'''

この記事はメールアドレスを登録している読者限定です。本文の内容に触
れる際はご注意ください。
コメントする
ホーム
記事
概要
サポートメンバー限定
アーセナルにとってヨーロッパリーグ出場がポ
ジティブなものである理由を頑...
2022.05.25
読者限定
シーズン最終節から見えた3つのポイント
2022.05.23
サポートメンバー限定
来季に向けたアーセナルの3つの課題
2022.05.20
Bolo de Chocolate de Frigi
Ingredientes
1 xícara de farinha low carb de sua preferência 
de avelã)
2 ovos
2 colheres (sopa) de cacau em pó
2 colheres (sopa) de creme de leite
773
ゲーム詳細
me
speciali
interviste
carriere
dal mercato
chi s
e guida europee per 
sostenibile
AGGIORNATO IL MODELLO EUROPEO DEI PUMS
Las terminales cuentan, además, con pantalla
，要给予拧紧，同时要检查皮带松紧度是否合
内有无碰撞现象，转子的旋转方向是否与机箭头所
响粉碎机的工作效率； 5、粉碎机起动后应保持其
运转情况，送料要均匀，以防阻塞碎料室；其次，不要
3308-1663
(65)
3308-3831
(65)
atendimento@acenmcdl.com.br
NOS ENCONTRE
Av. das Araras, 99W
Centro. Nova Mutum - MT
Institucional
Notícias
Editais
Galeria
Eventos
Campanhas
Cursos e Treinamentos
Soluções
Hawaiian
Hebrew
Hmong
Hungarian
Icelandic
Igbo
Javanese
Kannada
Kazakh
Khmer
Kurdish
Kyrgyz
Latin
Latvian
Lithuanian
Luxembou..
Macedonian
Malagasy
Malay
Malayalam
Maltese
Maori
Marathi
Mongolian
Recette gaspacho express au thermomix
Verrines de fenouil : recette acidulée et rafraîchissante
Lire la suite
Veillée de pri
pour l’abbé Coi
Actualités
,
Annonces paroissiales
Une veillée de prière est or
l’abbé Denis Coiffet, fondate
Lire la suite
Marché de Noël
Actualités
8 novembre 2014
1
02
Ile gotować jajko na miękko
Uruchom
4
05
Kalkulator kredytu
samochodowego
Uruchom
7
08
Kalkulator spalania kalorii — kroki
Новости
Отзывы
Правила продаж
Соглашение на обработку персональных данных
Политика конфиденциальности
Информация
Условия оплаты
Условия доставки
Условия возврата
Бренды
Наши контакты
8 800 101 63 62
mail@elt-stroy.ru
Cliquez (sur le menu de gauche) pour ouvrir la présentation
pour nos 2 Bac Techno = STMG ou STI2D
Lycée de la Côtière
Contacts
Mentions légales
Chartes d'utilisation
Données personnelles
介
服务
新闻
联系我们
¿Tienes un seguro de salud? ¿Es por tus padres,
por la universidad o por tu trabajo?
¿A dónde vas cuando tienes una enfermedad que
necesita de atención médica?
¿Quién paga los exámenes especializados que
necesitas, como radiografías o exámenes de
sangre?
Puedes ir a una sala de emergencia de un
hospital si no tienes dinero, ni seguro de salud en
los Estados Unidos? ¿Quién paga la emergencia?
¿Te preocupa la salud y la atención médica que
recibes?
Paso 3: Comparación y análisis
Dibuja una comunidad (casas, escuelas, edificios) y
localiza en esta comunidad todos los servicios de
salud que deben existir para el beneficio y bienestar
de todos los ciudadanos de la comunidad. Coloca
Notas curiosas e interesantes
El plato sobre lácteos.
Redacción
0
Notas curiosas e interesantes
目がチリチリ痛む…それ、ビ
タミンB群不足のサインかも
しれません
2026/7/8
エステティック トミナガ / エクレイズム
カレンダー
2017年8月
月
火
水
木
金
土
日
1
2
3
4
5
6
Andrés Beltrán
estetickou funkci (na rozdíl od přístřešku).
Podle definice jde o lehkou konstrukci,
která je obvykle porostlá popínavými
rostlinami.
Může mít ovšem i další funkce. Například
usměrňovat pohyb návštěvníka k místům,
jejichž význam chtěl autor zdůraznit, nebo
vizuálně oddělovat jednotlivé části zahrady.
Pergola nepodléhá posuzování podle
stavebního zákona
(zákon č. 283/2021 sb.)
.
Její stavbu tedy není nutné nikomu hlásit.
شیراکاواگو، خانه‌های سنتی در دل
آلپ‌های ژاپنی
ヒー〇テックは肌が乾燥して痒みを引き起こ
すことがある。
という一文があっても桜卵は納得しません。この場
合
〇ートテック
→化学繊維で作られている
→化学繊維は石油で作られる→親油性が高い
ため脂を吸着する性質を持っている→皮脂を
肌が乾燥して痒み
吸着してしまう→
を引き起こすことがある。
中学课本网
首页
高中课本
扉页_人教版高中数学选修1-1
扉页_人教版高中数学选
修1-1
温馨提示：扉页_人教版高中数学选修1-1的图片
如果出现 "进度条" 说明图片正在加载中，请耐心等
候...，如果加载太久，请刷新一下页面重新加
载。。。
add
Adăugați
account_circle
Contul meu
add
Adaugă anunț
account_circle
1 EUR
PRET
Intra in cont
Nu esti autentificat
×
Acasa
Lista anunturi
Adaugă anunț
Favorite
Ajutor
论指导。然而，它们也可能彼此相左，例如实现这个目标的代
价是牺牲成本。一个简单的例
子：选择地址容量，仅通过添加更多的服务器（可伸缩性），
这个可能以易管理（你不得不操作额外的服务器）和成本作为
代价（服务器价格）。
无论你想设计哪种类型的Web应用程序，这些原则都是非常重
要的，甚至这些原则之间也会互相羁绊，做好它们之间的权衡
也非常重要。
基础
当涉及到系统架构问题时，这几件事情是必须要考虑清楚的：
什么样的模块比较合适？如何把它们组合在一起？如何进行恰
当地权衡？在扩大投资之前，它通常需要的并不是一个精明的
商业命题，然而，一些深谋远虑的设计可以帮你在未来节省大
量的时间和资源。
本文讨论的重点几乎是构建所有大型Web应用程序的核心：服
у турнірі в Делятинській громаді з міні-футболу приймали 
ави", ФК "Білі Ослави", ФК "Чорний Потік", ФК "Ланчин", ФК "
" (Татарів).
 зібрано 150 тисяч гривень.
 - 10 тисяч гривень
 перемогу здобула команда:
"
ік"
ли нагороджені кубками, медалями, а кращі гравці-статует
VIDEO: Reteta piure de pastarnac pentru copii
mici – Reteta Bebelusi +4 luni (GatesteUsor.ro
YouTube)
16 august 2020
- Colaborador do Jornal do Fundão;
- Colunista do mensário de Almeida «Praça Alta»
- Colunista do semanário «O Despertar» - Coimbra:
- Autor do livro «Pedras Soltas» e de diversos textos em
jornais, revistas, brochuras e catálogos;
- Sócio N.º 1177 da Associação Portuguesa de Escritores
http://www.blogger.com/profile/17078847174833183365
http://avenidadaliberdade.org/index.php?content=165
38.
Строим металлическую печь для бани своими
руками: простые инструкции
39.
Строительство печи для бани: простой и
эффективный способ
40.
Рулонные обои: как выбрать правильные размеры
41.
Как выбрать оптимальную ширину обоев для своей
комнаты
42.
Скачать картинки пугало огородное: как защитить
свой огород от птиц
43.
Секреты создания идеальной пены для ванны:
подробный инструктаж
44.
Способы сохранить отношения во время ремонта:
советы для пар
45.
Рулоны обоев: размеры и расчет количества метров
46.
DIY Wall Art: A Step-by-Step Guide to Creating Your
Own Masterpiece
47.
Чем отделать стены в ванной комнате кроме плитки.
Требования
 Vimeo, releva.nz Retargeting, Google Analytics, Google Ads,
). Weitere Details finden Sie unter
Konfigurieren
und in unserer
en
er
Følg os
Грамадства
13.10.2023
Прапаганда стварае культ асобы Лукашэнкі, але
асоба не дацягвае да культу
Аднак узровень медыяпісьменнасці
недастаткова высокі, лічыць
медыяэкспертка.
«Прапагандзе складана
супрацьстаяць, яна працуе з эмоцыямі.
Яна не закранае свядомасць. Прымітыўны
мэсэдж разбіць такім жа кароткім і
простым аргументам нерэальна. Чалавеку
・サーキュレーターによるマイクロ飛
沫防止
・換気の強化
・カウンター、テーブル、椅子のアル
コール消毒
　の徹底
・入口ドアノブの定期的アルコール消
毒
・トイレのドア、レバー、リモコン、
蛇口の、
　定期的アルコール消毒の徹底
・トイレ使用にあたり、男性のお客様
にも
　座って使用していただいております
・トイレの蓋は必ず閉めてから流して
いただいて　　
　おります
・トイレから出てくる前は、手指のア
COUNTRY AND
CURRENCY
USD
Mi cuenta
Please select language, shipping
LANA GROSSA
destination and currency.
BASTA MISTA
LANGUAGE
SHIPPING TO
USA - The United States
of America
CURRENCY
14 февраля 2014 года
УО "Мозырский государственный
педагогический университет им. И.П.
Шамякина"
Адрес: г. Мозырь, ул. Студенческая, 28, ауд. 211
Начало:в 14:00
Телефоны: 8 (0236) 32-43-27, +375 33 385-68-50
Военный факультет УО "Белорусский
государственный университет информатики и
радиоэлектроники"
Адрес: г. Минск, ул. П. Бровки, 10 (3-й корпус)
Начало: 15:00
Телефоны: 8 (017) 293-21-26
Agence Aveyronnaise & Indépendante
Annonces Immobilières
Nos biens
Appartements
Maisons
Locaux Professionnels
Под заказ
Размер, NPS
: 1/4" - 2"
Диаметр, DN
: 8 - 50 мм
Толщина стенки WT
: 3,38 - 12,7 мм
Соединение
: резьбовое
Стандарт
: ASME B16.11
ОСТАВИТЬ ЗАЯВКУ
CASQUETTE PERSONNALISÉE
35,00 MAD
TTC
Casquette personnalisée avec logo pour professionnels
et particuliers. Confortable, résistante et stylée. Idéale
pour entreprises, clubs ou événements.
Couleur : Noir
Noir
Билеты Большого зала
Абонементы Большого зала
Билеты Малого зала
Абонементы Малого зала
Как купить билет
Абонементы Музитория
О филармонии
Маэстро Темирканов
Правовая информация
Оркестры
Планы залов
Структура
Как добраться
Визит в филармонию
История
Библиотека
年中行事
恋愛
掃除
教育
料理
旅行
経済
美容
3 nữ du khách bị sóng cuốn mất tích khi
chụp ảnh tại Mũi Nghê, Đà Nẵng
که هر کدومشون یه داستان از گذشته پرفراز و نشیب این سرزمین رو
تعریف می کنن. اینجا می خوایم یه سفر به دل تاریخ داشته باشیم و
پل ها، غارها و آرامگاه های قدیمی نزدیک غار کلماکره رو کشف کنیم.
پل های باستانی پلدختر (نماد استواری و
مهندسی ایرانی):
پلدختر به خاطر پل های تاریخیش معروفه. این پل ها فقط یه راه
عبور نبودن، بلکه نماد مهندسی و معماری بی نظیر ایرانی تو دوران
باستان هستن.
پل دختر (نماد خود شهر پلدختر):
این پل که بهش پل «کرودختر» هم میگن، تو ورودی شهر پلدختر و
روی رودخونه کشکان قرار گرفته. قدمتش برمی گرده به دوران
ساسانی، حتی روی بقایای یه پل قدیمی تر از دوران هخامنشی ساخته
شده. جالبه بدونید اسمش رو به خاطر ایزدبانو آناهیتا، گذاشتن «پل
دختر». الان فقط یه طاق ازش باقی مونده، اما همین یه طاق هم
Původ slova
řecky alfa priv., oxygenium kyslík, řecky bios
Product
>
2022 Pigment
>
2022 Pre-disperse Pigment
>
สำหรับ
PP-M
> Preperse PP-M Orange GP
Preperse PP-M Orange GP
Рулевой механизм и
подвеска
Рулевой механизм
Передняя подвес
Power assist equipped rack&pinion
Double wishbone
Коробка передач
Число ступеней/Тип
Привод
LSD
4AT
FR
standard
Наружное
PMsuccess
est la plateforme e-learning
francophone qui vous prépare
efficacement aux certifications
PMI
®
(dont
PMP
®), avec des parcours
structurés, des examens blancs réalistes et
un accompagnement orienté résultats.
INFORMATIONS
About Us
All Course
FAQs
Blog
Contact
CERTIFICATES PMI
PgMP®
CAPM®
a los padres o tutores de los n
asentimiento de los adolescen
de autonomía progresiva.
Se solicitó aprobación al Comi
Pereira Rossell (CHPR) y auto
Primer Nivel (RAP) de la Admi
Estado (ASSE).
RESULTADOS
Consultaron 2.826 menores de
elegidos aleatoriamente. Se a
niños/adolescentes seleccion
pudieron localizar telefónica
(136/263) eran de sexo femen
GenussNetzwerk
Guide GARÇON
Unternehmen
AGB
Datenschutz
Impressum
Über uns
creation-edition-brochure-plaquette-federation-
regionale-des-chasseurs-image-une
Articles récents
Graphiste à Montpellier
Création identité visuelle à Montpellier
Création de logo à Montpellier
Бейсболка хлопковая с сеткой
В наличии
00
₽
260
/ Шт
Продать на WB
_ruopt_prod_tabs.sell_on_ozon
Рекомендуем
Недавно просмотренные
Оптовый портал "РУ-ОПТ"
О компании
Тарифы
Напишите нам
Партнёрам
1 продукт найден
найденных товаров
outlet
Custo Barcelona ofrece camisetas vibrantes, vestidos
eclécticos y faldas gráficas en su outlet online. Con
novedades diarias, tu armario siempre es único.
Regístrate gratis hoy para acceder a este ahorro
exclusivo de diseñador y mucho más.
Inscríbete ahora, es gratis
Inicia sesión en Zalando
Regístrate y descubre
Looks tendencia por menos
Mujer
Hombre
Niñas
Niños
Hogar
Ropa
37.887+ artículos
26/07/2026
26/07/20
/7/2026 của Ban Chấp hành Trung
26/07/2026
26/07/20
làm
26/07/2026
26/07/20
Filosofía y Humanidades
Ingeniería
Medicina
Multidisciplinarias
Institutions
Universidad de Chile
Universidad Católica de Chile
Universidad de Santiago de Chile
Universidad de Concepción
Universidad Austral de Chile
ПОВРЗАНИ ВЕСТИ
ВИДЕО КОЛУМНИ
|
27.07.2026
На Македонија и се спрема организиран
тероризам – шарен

'''

> Work task:
Looking through the records, copy out every line in which the word "обоев" is found.

> Problem solution:
Как выбрать оптимальную ширину обоев для своей
Рулоны обоев: размеры и расчет количества метров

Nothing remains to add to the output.